Q2 2021 tidymodels digest

The tidymodels framework is a collection of R packages for modeling and machine learning using tidyverse principles. Earlier this year, we started regular updates here on the tidyverse blog summarizing recent developments in the tidymodels ecosystem. You can check out the tidymodels tag to find all tidymodels blog posts here, including those that focus on a single package or more major releases. The purpose of these roundup posts is to keep you informed about any releases you may have missed and useful new functionality as we maintain these packages.

Since our last roundup post, there have been 19 CRAN releases of 15 different packages. That might sound like a lot of change to absorb as a tidymodels user! However, we purposefully write code in small, modular packages that we can release frequently to make models easier to deploy and our software easier to maintain.
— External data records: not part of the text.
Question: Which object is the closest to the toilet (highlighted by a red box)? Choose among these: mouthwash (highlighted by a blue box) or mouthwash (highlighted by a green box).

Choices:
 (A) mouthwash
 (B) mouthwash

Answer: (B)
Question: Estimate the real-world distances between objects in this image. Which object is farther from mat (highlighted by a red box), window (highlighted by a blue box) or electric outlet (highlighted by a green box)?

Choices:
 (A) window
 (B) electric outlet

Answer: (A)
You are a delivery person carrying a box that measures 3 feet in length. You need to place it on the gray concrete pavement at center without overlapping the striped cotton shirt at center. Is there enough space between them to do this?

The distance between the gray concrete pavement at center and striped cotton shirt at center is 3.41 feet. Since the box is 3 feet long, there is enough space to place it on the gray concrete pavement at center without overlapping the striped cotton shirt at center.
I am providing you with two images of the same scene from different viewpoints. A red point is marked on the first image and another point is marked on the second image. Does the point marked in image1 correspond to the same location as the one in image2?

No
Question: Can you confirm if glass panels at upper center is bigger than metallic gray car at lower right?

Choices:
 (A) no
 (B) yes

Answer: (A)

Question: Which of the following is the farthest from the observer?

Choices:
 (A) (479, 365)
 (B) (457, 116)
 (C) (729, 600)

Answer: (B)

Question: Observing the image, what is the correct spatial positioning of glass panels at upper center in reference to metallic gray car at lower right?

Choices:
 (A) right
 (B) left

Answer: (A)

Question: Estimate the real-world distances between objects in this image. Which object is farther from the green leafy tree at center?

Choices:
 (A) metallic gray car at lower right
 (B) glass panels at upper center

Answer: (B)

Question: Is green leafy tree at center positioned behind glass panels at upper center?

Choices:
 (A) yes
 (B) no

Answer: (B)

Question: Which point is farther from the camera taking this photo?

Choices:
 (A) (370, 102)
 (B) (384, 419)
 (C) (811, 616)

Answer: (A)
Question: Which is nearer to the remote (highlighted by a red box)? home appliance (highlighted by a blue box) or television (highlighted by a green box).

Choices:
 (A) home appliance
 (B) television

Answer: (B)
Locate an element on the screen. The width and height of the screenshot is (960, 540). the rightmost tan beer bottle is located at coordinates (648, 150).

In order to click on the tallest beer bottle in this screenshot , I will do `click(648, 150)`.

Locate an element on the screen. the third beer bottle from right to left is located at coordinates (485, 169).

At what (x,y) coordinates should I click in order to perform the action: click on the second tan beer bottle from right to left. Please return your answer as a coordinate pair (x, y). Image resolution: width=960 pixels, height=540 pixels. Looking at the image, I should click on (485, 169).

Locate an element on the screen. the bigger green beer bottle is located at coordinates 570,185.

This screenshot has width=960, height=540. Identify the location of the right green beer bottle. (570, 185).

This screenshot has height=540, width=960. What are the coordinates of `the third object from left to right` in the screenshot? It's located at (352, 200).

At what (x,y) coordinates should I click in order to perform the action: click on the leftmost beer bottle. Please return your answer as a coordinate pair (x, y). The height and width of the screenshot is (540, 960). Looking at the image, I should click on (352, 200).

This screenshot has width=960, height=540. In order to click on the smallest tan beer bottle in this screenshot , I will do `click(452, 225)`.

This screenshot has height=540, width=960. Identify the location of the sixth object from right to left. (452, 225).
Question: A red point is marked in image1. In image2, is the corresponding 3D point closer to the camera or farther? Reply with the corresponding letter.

You can install these updates from CRAN with:

install.packages(c("broom", "butcher", "discrim", "hardhat", "parsnip", "probably", 
                   "recipes", "rsample", "stacks", "themis", "tidymodels", 
                   "tidyposterior", "tune", "workflowsets", "yardstick"))

The NEWS files are linked here for each package; you’ll notice that many of these releases involve small bug fixes or internal changes that are not user-facing. It’s a lot to keep up with and there are some super useful updates in the mix, so read on for several highlights!

Reduce the memory footprint of your recipes

The butcher package provides methods to remove (or “axe”) components from model objects that are not needed for prediction. The most recent release updated how butcher handles recipes (the tidymodels approach for preprocessing and feature engineering) for more complete and robust coverage. Let’s consider a simulated churn-classification dataset for phone company customers:

library(tidymodels)
library(butcher)
data("mlc_churn")

set.seed(123)
churn_split <- initial_split(mlc_churn)
churn_train <- training(churn_split)
churn_test  <- testing(churn_split)

ggplot(churn_train, aes(y = voice_mail_plan, fill = churn)) +
  geom_bar(alpha = 0.8, position = "fill") +
  scale_x_continuous(labels = scales::percent_format()) +
  labs(x = NULL)

plot of chunk unnamed-chunk-3

For some kinds of models, we would want to create dummy or indicator variables from nominal predictors, and preprocess features to be on the same scale. We can use recipes for this task:

churn_rec <- 
  recipe(churn ~ voice_mail_plan + total_intl_minutes + 
           total_day_minutes + total_eve_minutes + state, 
         data = churn_train) %>%
  step_dummy(all_nominal_predictors()) %>%
  step_normalize(all_predictors())

You can prep(churn_rec) to estimate the quantities needed to create categorical features and to scale all the predictors:

churn_prep <- prep(churn_rec)
churn_prep
#> Data Recipe
#> 
#> Inputs:
#> 
#>       role #variables
#>    outcome          1
#>  predictor          5
#> 
#> Training data contained 3750 data points and no missing data.
#> 
#> Operations:
#> 
#> Dummy variables from voice_mail_plan, state [trained]
#> Centering and scaling for total_intl_minutes, total_day_minutes, ... [trained]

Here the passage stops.